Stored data
>>>>
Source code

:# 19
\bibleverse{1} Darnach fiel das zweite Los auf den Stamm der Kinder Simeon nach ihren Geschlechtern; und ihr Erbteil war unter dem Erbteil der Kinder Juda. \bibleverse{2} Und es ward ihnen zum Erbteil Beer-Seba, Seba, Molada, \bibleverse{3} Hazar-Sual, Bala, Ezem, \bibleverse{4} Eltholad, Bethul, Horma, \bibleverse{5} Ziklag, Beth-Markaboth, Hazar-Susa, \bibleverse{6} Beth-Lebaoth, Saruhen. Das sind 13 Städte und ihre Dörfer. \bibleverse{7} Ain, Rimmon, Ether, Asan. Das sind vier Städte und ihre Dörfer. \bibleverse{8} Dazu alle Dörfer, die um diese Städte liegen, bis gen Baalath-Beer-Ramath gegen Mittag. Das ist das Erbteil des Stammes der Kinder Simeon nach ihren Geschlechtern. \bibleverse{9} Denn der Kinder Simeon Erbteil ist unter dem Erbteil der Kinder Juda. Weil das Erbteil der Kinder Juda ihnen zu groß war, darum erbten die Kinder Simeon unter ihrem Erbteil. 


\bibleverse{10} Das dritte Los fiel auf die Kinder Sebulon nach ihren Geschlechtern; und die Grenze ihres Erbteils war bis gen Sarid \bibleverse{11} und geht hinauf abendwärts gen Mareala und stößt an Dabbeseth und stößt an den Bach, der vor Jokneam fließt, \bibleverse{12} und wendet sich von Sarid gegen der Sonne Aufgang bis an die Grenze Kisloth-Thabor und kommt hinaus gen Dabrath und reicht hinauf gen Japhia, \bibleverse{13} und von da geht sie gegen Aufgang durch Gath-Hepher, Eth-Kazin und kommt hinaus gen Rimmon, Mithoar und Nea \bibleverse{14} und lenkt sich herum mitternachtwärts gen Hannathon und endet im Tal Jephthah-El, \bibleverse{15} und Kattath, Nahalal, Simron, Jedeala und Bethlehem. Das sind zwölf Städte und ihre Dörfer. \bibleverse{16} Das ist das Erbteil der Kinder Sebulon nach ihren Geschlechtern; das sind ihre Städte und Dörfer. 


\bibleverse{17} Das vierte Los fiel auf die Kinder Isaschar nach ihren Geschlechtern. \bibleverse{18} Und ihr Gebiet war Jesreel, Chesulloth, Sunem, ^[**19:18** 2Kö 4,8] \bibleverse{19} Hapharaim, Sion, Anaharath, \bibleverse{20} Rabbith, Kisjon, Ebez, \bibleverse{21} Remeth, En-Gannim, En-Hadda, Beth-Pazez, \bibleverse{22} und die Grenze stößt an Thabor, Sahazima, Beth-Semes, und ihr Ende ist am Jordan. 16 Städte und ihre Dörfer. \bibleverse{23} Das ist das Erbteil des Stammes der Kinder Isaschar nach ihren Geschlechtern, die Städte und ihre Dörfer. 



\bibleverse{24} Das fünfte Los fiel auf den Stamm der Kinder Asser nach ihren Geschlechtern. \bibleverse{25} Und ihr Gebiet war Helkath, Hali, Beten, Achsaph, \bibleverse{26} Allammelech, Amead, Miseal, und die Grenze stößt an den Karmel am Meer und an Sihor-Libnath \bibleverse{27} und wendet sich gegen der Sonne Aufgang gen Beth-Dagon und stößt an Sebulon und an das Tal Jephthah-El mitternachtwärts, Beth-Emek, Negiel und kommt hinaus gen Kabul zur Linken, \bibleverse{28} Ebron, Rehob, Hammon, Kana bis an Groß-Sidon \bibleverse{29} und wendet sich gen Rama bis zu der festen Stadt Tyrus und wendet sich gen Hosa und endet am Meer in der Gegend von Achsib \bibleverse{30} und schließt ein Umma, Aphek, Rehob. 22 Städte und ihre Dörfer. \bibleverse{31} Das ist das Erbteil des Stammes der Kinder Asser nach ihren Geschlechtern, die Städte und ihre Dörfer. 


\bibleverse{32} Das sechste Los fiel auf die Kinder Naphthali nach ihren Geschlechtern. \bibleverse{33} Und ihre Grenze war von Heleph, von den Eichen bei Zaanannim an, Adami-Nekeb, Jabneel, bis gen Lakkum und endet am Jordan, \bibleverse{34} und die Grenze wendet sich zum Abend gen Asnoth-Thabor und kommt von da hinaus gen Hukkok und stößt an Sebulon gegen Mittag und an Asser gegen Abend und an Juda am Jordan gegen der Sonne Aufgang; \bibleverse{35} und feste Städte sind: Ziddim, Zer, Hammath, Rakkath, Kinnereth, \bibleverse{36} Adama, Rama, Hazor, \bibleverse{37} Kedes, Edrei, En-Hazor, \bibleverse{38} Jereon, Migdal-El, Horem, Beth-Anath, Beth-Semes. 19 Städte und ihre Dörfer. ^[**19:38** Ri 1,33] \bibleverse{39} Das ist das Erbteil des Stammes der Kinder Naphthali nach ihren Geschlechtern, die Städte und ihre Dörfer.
<<<<
>>>>
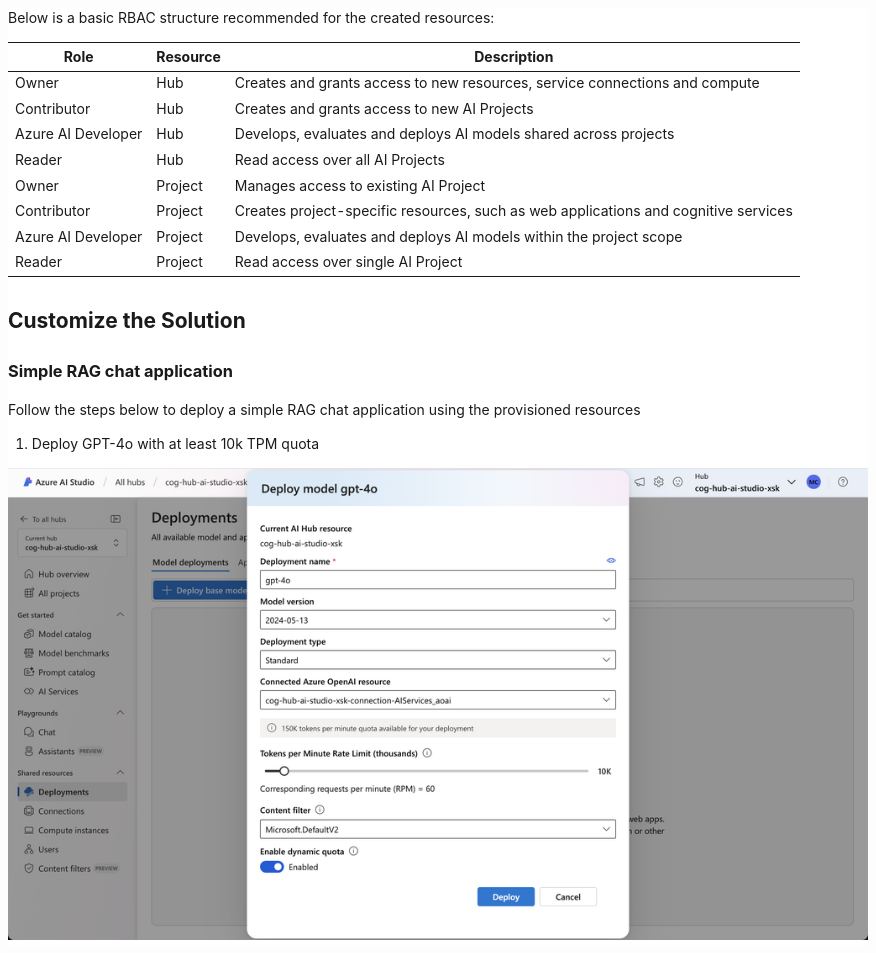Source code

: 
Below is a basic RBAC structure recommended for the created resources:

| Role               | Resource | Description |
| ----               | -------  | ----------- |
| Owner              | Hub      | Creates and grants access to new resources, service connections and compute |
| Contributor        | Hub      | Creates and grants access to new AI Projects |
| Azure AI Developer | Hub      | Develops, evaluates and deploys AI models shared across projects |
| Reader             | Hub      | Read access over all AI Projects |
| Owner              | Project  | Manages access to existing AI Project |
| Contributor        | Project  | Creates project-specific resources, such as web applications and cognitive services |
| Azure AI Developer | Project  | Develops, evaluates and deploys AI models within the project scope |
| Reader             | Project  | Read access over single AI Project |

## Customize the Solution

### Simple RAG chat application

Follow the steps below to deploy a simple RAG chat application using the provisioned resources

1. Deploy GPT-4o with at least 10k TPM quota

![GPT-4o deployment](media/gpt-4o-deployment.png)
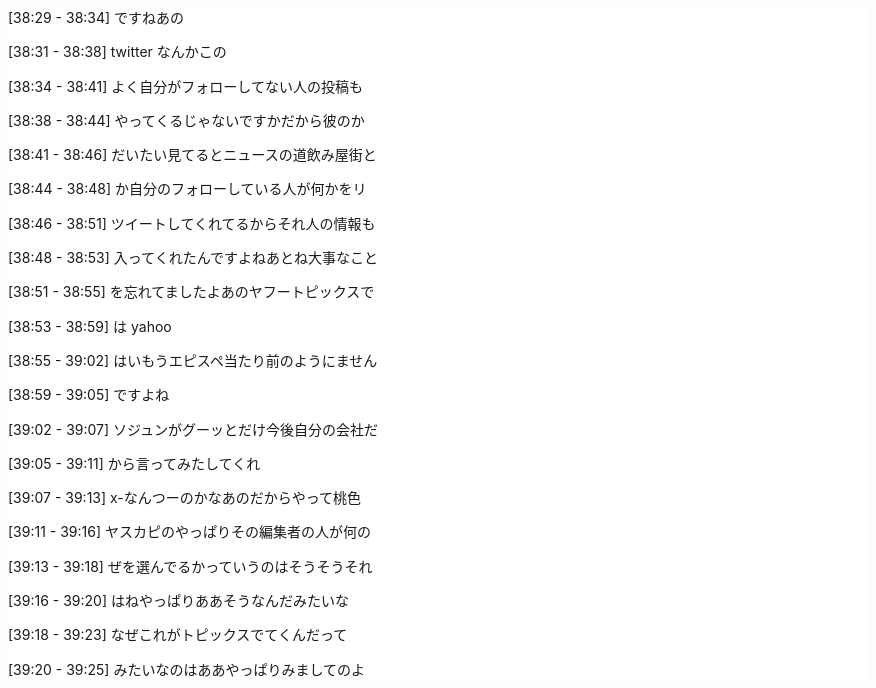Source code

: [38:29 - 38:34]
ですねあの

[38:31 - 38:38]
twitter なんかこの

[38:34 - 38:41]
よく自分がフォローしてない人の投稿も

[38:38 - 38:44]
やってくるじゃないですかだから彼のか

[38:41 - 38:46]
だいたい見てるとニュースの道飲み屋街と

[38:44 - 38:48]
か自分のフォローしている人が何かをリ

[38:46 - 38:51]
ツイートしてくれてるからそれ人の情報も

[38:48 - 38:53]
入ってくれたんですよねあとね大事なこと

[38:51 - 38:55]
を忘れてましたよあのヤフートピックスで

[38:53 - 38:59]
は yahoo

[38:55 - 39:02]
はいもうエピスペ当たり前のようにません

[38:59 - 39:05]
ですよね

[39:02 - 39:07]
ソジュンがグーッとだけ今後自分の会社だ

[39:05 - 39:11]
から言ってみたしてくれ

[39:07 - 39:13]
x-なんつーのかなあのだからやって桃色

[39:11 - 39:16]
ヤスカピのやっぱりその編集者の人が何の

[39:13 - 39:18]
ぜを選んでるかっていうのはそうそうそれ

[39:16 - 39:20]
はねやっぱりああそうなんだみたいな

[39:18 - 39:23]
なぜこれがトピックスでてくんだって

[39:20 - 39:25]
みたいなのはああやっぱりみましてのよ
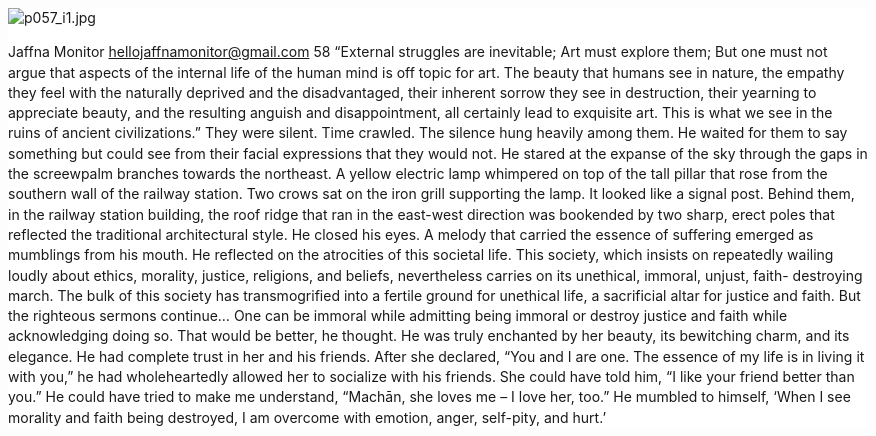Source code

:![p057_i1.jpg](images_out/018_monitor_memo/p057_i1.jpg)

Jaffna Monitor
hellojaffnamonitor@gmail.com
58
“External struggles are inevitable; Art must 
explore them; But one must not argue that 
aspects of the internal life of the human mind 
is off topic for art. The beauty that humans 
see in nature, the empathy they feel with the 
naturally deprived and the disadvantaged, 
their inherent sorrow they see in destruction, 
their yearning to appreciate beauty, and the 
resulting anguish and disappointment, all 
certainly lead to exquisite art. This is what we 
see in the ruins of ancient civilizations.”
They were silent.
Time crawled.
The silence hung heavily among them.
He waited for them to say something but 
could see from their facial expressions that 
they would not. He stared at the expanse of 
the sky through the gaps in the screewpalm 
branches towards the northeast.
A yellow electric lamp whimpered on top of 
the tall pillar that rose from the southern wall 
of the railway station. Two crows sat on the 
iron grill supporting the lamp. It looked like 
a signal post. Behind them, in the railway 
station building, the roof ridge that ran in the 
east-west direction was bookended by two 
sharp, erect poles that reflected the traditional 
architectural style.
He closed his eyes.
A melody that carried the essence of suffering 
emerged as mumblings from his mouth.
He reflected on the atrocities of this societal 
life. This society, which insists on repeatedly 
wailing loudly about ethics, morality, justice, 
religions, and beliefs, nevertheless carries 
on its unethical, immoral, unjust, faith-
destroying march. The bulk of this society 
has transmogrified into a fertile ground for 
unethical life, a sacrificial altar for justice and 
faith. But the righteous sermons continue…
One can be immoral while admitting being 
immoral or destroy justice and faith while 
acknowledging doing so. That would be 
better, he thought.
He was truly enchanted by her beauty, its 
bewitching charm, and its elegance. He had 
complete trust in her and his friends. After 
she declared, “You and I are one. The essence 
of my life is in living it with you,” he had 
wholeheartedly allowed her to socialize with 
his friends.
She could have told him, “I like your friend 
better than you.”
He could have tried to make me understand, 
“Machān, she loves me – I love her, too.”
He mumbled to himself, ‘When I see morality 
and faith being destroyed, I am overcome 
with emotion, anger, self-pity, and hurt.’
<<<<
* [EXERCISE DETAILS]
Set down, exactly as they appear above, all lines from the one that has "を忘れてましたよあのヤフートピックスで" down to the one that has "[39:13 - 39:18]", including those two and no others.

* [TASK RESPONSE]
を忘れてましたよあのヤフートピックスで

[38:53 - 38:59]
は yahoo

[38:55 - 39:02]
はいもうエピスペ当たり前のようにません

[38:59 - 39:05]
ですよね

[39:02 - 39:07]
ソジュンがグーッとだけ今後自分の会社だ

[39:05 - 39:11]
から言ってみたしてくれ

[39:07 - 39:13]
x-なんつーのかなあのだからやって桃色

[39:11 - 39:16]
ヤスカピのやっぱりその編集者の人が何の

[39:13 - 39:18]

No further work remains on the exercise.